▸ **Given exercise**:
Reproduce each line of the records below verbatim, leaving out the pictures.

▸ **Provided information**:
....

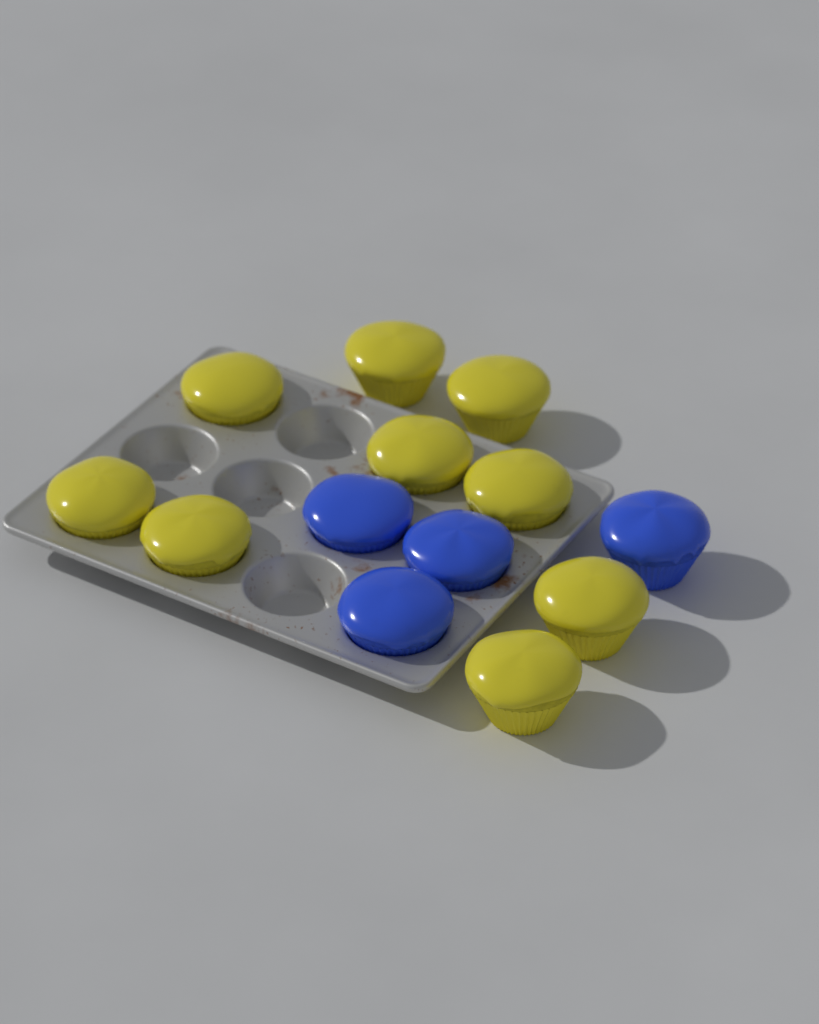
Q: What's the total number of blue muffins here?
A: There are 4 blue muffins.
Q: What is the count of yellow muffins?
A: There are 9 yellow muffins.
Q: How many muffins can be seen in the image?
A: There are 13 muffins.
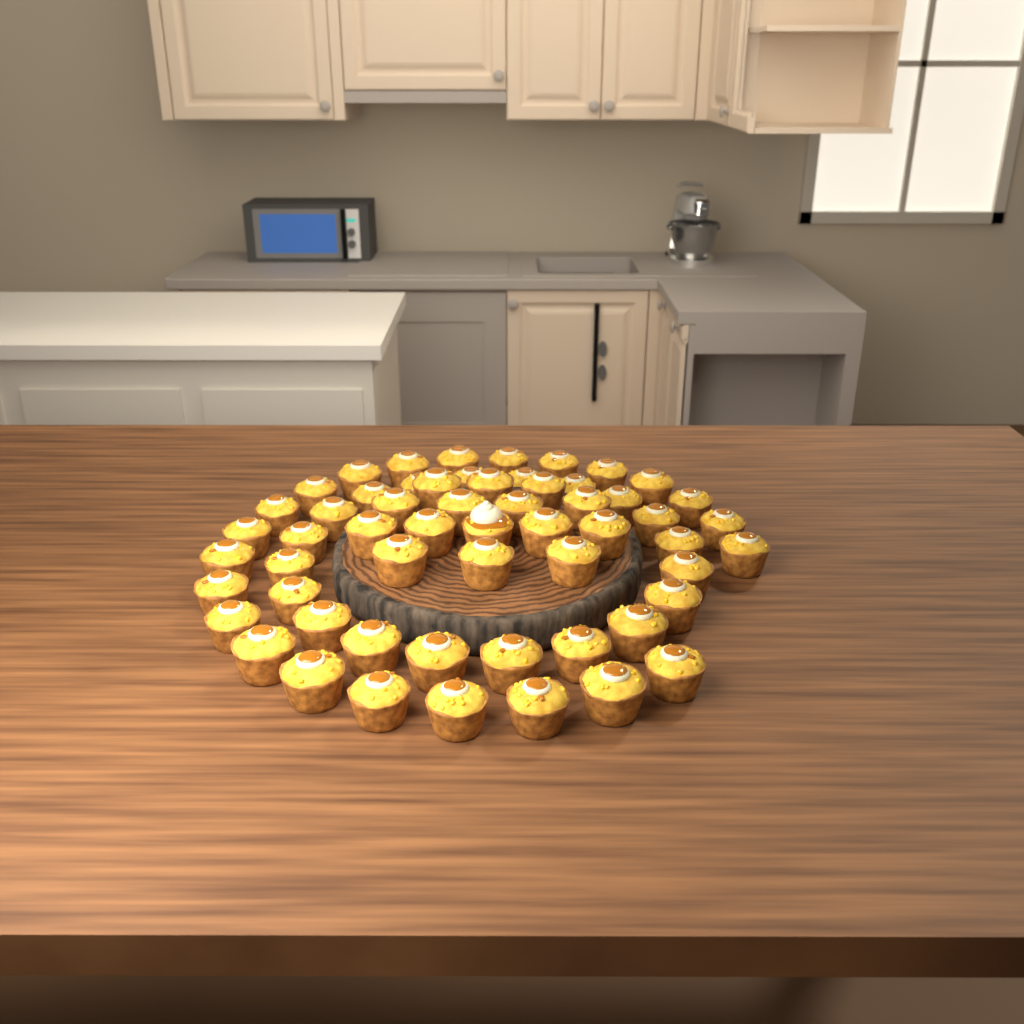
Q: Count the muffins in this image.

....

▸ **Completed task**:
Q: What's the total number of blue muffins here?
A: There are 4 blue muffins.
Q: What is the count of yellow muffins?
A: There are 9 yellow muffins.
Q: How many muffins can be seen in the image?
A: There are 13 muffins.
Q: Count the muffins in this image.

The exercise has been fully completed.